Administration Routes

Common administration routes include inhalation, oral, nasal, rectal, vaginal, topical, and transdermal. It is of the utmost importance to accurately identify the intended way for a drug to be given. If a patient takes a capsule by mouth instead of inserting it into the rectum, as is directed, drug absorption, safety, and/or efficacy may be compromised. If there is any question about the route of administration, call the prescriber for clarification.

Special Administration and Handling Instructions

Some medications require special storage, administration, and handling. It is important that the patient be made aware of these instructions. Some suppositories, like promethazine (Phenergan®), must be stored in the refrigerator prior to use and should be handled with gloves, as it has the potential to melt at room temperature or even from the body heat from your hands. Also, suppositories come packaged in a foil or hard plastic wrap and must be handled carefully prior to insertion into the rectum. Patients should be instructed on the proper unwrapping and administration techniques.

Duration of Drug Therapy

The diagnosis and other patient-specific factors determine the duration of drug therapy. Chronic conditions, like depression or diabetes, may require ongoing medication treatment. More acute problems, such as pain or an infection, may only require treatment for a few days or weeks. If patients take medication for less or more time than intended, it could lead to problems down the road, such as uncontrolled diabetes or antibiotic resistance. The prescriber sets the duration of drug therapy for each prescription based on the underlying condition and will determine if following up is necessary for chronic conditions.

Calculations Involved

There are many calculations that are involved on the job as a pharmacy technician. These can range from basic arithmetic to using complex formulas. It is essential to recall some clinical pearls that will make calculations a bit less daunting.

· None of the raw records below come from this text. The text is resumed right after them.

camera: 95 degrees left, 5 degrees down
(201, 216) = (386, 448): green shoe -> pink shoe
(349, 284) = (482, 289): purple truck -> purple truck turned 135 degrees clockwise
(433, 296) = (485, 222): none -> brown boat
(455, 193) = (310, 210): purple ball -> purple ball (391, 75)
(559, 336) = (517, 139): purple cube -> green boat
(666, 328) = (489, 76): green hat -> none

Here are some essential conversions to remember:

\(1 \text{ mL} = 20 \text{ gtt (drops)}\) \(1 \text{ tsp} = 5 \text{ mL}\)
\(1 \text{ tbsp} = 15 \text{ mL}\)
\(1 \text{ kg} = 2.2 \text{ lb}\)
\(1 \text{ in} = 2.54 \text{ cm}\)
\(1 \text{ oz} = ~30 \text{ mL}\)
\(1 \text{ pt} = 473 \text{ mL}\)

It is also essential that you know metric system conversions (e.g., \(1 \text{ L} = 1\text{,}000 \text{ mL}, 1 \text{ mg} = 1\text{,}000 \text{ mcg}\)).

These bits of information will help you calculate strength, dosages, and duration of therapy (days supply) with ease.

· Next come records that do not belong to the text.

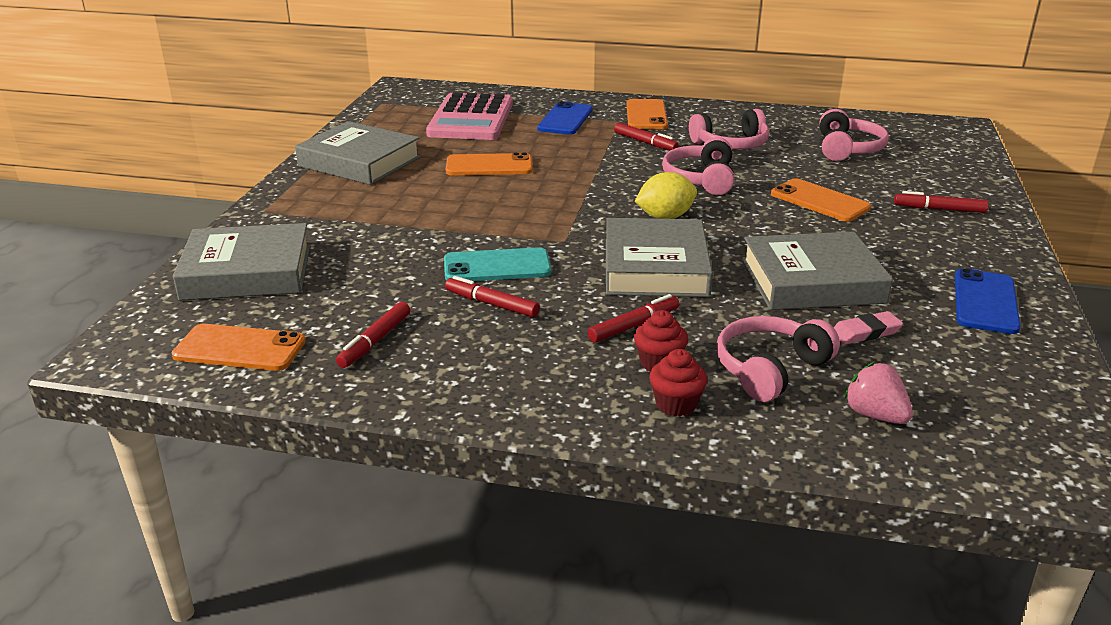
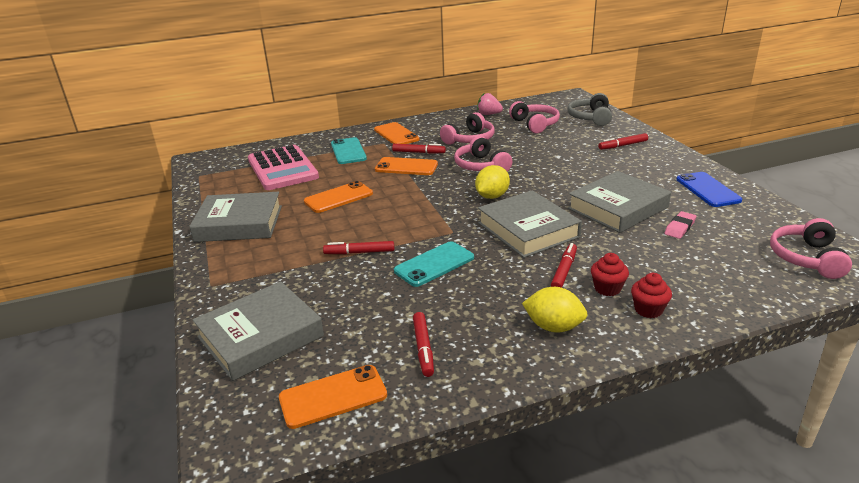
camera: 30 degrees left, 0 degrees up
(491, 304) = (464, 291): red marker -> red marker (359, 252)
(536, 376) = (553, 327): none -> yellow lemon
(565, 119) = (348, 151): blue phone -> turquoise phone
(770, 369) = (664, 268): pink headphones -> pink headphones (806, 258)
(819, 201) = (560, 159): orange phone -> orange phone (406, 167)
(875, 415) = (743, 272): pink strawberry -> pink strawberry (488, 114)
(943, 161) = (590, 118): none -> grey headphones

Let’s try a couple of real-world example problems.

A patient is prescribed the following:

  • Drug: morphine sulfate \(100 \text{ mg}/5 \text{ mL}\)
  • Directions: \(5 \text{ mg}\) by mouth every \(2 \text{ hr}\) as needed
  • Dispensed quantity: \(30 \text{ mL}\)

What is the day supply?

Solution

This will require some simple math. First:

\[100 \text{ mg}/5 \text{ mL} = 20 \text{ mg/mL}\] \[5 \text{ mg} = 0.25 \text{ mL}\]

The drug is taken every \(2\) hours, so to get how much is taken per day, we multiply:

\[0.25 \text{ mL} \times 12 = 3 \text{ mL}\]

The day supply is how long the drug will last, so now we divide the dispensed quantity, \(30 \text{ mL}\), by the daily amount, \(3 \text{ mL}\):

\[30 \div 3 = 10\]

This means that \(30 \text{ mL}\) will last the patient a minimum of \(10\) days.

A patient is prescribed enoxaparin (\(100 \text{ mg/mL}\)) \(1 \text{ mg/kg}\) subcutaneously every \(12\) hours for \(7\) days. The patient weighs \(154 \text{ lb}\). What is the dosing of enoxaparin?

Solution

The first step is converting the pounds to kilograms:

\[154 \text{ lb} \div 2.2 = 70 \text{ kg}\]

Now, we are told there is \(1 \text{ mg}\) per \(\text{ kg}\), so that means:

\[1 \text{ mg} \times 70 \text{ kg} = 70 \text{ mg}\]

As such, the patient is to take \(70 \text{ mg}\) every \(12\) hours for \(7\) days.